The cast and creative team of a radio comedy show are battling against bombs, an officious producer and an inconvenient love affair to get their first live broadcast to America on the air. Alex Armitage (Gay’s grandson) has peppered Grant’s book with dozens more jokes, old, very old and even new, and Alistair David’s choreography for the Watermill’s small stage is exhilarating and funny, reaching a peak when the cast of 11 dance and sing Hey! Little Hen while playing ukuleles.

I enjoyed the joke numbers more than the love ballads, though I was delighted by the duet vigorously, gracefully danced and sung by Anna-Jane Casey’s Olive and her film-star chum Gary (Darren Bennett). Gary Wilmot plays the star of the show within the show, and while I am not one of his fervent admirers he catches precisely the quick-fire punning style of the period. More to my liking was Julian Littman’s warm-up comedian and, especially, Andrew C. Wadsworth’s pernickety producer who finds that there is more to life than killing joy.

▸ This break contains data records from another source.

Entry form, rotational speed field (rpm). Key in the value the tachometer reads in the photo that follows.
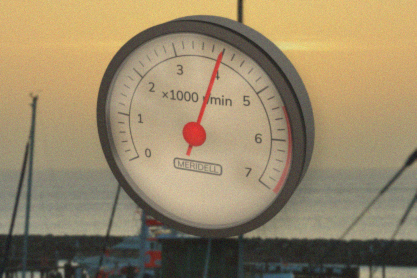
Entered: 4000 rpm
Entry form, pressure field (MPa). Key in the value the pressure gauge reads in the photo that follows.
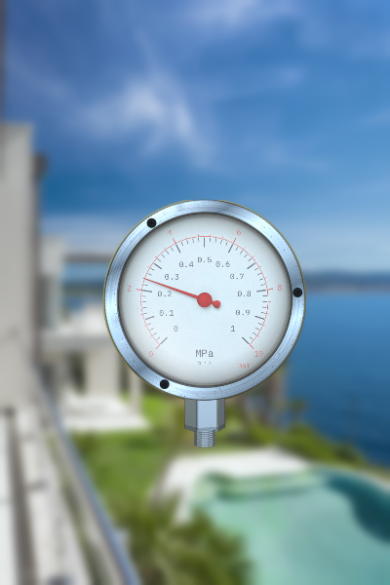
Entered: 0.24 MPa
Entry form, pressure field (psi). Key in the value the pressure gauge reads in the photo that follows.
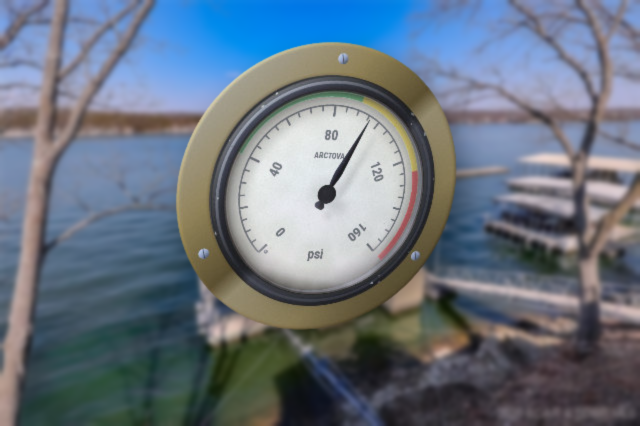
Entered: 95 psi
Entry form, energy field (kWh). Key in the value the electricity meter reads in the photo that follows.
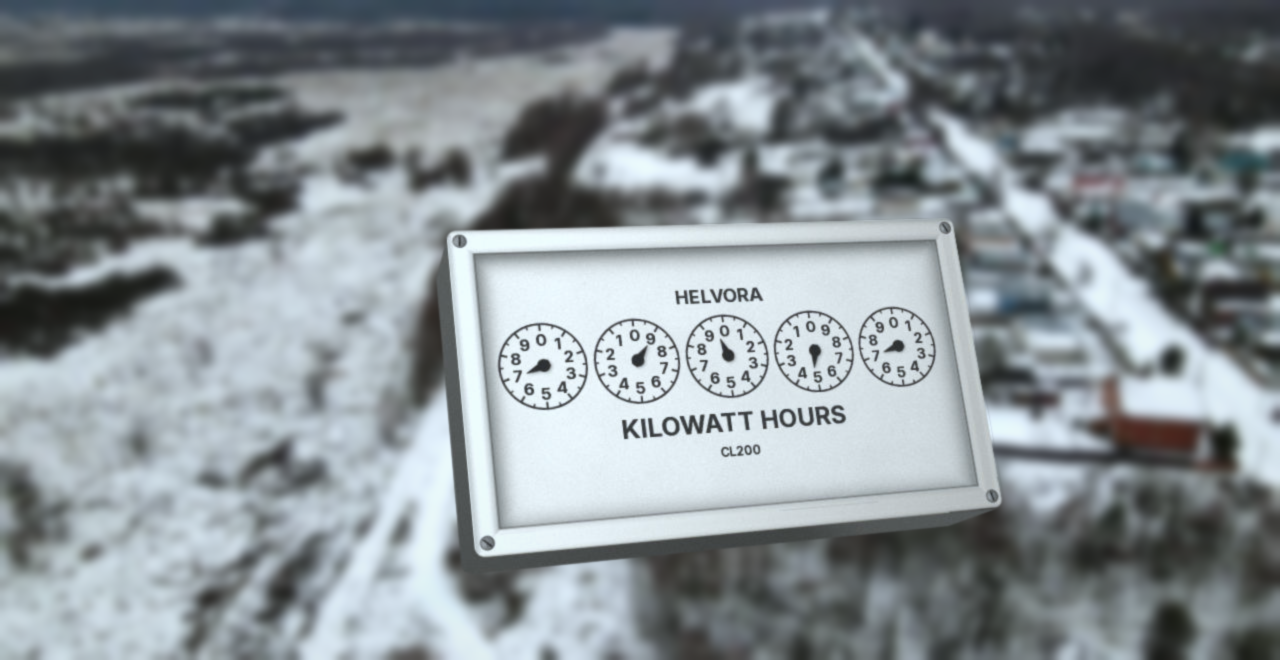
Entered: 68947 kWh
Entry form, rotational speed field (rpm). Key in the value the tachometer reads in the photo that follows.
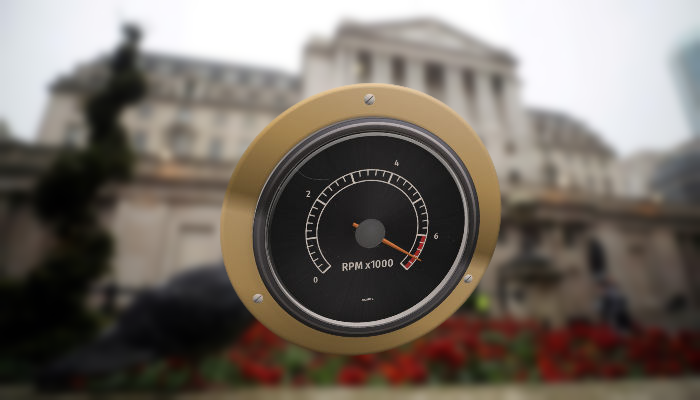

Caroline Leslie’s direction packs the action with telling detail — raindrops sparkling on the brollies, the ladies of the orchestra knitting when off-duty — and it is weirdly apt that the show should include a speech about buildings burning.

JEREMY KINGSTON

There are reviews from The Public Reviews ("nights out don’t get much better than this... put this to the top of your list of shows to see this Summer", five stars), The Oxford Times ("a really first-rate musical... a great pick-me-up in this depressing era"), the Basingstoke Gazette ("the audience is left uplifted and smiling, thoroughly entertained by the faultless performance") and Marlborough People ("judging by the non-stop hoots of laughter in the auditorium a fantastic night was had by all").